Is there a pattern?

It’s time to explore some point patterns.

Airbnb listings in Prague

Your task is to explore the locations of Airbnb listings in Prague, downloaded from the Inside Airbnb portal. The dataset is available in CSV from this URL.

url = "http://data.insideairbnb.com/czech-republic/prague/prague/2024-12-22/data/listings.csv.gz"

Backup data

If the link does not work, please report it and use the backup.

It needs some pre-processing, but it is up to you to figure it out this time. Below are some tips if you get stuck.
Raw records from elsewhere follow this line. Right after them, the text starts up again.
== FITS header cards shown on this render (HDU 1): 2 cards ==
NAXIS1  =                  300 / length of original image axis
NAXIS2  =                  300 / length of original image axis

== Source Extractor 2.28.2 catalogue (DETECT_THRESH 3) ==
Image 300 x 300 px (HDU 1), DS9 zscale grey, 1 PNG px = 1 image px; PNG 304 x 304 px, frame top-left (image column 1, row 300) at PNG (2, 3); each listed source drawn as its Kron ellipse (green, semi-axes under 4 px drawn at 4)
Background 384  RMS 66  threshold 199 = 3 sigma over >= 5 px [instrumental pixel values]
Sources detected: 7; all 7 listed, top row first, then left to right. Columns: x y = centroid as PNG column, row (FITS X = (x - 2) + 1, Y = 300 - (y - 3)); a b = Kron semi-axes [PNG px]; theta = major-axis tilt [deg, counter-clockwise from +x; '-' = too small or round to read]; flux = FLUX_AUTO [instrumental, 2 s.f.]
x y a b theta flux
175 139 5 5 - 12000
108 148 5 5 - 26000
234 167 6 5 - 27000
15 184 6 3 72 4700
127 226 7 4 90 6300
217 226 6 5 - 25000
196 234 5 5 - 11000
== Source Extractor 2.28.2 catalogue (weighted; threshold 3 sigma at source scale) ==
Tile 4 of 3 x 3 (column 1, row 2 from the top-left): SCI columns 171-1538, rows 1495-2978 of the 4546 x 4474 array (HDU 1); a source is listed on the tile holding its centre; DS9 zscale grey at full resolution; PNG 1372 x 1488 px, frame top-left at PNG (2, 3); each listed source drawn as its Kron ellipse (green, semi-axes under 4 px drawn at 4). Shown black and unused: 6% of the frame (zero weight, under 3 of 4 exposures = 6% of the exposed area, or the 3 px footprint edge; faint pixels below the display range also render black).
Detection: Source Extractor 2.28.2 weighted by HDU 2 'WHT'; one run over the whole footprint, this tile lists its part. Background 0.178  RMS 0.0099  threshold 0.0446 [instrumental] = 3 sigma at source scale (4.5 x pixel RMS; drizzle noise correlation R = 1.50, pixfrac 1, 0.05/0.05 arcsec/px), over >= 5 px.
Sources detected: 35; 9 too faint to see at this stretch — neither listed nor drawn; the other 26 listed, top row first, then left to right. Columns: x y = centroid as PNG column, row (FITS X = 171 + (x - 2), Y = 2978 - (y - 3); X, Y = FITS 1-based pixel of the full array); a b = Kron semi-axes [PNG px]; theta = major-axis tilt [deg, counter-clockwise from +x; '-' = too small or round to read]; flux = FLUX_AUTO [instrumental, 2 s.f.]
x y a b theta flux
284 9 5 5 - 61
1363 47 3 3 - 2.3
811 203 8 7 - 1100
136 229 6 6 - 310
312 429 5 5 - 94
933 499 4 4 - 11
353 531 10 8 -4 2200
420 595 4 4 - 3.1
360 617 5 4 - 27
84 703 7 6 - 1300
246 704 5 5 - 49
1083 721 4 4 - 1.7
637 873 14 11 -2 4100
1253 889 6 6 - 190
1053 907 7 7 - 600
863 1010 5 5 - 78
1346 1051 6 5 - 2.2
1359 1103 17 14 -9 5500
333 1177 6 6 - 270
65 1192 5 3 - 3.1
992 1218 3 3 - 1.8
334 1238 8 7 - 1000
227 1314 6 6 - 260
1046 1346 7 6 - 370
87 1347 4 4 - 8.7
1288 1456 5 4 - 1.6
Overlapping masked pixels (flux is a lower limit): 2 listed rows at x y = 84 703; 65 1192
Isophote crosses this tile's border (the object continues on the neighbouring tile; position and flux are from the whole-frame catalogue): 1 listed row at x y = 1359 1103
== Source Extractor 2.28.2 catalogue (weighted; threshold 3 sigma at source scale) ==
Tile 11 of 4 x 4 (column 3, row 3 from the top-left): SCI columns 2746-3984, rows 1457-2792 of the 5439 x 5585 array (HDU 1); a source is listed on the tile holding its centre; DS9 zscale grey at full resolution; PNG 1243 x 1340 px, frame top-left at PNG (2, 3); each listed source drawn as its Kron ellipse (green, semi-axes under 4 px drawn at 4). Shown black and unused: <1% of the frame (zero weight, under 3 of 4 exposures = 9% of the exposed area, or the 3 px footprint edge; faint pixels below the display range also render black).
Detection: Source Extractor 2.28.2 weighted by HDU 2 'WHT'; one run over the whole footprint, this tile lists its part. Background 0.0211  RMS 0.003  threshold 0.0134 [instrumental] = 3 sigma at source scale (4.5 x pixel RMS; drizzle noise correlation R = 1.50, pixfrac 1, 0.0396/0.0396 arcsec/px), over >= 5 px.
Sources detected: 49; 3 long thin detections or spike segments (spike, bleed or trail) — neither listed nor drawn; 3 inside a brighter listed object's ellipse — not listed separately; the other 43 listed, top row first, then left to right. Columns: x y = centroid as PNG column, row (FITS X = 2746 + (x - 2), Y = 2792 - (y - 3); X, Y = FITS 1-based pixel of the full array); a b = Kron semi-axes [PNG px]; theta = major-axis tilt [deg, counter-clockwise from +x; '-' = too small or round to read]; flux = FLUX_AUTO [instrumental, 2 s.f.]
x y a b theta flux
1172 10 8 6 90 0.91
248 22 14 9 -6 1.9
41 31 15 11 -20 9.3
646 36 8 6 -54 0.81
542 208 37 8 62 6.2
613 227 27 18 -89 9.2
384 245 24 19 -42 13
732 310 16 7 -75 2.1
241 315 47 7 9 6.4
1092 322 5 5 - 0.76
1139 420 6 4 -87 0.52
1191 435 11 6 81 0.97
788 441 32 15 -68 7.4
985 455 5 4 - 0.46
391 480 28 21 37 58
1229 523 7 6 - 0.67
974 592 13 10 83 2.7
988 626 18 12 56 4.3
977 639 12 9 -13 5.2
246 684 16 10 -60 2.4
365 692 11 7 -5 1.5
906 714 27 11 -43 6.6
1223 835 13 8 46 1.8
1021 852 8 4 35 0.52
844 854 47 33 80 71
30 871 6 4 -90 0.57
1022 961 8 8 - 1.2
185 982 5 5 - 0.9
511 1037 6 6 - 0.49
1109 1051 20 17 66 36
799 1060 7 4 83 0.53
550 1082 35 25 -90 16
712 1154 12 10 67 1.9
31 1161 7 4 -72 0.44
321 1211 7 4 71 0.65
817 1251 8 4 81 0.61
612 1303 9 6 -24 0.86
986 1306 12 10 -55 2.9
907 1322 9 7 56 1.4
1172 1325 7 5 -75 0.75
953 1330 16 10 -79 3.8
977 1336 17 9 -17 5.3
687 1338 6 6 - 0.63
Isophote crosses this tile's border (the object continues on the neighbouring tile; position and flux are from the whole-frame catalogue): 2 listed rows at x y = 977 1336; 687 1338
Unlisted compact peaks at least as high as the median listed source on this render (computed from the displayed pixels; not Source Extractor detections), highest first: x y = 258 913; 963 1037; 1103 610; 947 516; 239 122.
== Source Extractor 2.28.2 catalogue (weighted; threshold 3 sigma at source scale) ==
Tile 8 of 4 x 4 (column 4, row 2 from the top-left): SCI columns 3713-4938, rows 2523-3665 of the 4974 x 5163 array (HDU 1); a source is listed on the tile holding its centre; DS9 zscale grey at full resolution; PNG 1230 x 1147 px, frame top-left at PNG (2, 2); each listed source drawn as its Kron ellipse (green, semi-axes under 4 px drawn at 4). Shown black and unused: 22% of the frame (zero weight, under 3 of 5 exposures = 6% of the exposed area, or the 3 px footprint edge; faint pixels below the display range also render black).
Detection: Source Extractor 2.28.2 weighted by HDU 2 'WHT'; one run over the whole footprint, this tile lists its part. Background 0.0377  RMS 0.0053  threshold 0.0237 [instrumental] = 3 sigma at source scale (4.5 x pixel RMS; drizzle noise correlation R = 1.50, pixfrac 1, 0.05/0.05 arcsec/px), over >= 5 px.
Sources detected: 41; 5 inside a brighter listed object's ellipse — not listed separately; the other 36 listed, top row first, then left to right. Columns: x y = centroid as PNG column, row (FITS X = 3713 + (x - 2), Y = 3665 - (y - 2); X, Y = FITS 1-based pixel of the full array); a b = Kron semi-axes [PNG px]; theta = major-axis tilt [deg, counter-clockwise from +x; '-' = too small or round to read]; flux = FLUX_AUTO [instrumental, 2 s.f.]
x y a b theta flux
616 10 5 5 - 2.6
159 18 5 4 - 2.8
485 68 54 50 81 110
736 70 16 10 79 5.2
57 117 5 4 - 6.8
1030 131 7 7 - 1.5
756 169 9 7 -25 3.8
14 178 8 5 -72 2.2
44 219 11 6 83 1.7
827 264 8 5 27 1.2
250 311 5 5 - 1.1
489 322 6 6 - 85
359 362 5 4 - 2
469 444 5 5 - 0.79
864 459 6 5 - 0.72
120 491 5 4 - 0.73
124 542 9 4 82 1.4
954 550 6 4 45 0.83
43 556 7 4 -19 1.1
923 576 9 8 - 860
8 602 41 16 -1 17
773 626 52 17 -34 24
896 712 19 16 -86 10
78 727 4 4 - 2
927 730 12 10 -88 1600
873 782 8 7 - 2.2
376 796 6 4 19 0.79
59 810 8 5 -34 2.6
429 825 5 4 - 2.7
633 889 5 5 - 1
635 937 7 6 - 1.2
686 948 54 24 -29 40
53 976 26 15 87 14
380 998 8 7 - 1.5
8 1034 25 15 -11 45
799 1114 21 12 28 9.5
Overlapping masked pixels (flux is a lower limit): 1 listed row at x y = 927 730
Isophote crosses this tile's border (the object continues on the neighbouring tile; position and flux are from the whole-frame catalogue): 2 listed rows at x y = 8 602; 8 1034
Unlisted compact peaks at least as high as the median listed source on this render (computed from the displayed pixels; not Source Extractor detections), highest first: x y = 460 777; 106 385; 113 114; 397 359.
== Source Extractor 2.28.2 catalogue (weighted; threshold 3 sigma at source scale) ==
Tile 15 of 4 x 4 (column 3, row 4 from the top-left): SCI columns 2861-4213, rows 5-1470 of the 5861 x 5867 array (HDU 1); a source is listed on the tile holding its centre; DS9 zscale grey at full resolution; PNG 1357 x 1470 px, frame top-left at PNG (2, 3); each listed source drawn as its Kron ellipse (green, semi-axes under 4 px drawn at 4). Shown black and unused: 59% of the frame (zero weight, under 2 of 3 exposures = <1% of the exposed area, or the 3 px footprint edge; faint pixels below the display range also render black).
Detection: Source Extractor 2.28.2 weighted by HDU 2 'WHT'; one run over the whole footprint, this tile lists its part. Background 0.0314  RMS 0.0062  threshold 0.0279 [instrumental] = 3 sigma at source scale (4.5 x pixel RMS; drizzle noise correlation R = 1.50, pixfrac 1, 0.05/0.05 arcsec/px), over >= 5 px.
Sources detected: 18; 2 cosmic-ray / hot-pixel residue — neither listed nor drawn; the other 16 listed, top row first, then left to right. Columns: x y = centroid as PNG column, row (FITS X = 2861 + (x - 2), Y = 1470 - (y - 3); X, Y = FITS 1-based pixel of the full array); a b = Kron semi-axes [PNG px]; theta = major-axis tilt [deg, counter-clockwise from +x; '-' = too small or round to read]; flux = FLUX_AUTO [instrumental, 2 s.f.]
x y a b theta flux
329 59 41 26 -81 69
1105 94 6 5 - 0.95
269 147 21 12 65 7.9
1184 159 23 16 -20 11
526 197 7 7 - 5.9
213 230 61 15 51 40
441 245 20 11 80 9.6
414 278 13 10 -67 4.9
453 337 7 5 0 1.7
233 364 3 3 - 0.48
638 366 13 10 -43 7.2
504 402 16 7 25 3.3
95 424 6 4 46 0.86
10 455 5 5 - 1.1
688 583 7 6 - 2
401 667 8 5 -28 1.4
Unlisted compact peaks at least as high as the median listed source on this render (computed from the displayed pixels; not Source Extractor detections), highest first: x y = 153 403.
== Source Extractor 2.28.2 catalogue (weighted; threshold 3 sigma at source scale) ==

Read the data and create a GeoDataFrame projected to S-JTSK / Krovak East North (EPSG:5514).

A few hints

You can read the url directly with pd.read_csv.

More hints

You will need to create geometry from "longitude" and "latitude" columns. gpd.points_from_xy may help.

Even more hints

Don’t forget to assign a CRS when creating a GeoDataFrame. When dealing with "longitude" and "latitude", you always want EPSG:4326.

Okay, here’s the code

This is how the pre-processing should look.

import pandas as pd
import geopandas as gpd

airbnb = pd.read_csv(url)
airbnb = gpd.GeoDataFrame(
    airbnb,
    geometry=gpd.points_from_xy(
        airbnb["longitude"], airbnb["latitude"], crs="EPSG:4326"
    ),
)
airbnb = airbnb.to_crs("EPSG:5514")

With the data ready:

Visualisation

Create a hexbin visualisation of the listings
Create a kernel density estimate of the distribution of Airbnb’s
What can you read from the hexbin you cannot from the KDE and vice versa?

Centrography

Measure mean, median, and mean weighted by a column of your choice.
Can you plot them on a map?
Are they the same? Can you tell why?

Use projected coordinates

Centrography and Ripley’s alphabet measure the distance between the points. It is not wise to measure distances based on coordinates in latitude and longitude, so don’t forget to extract projected coordinates from your geometry.

Randomness

Measure quadrat statistic. How does it change when you change the grid size?
Measure Ripley’s \(G\) and \(F\)
Is the pattern clustered?

Optional extension

Can you subset the data based on variables and check the point pattern properties of different subsets? Think about splitting based on the number of rooms, host characterisation, property type, etc.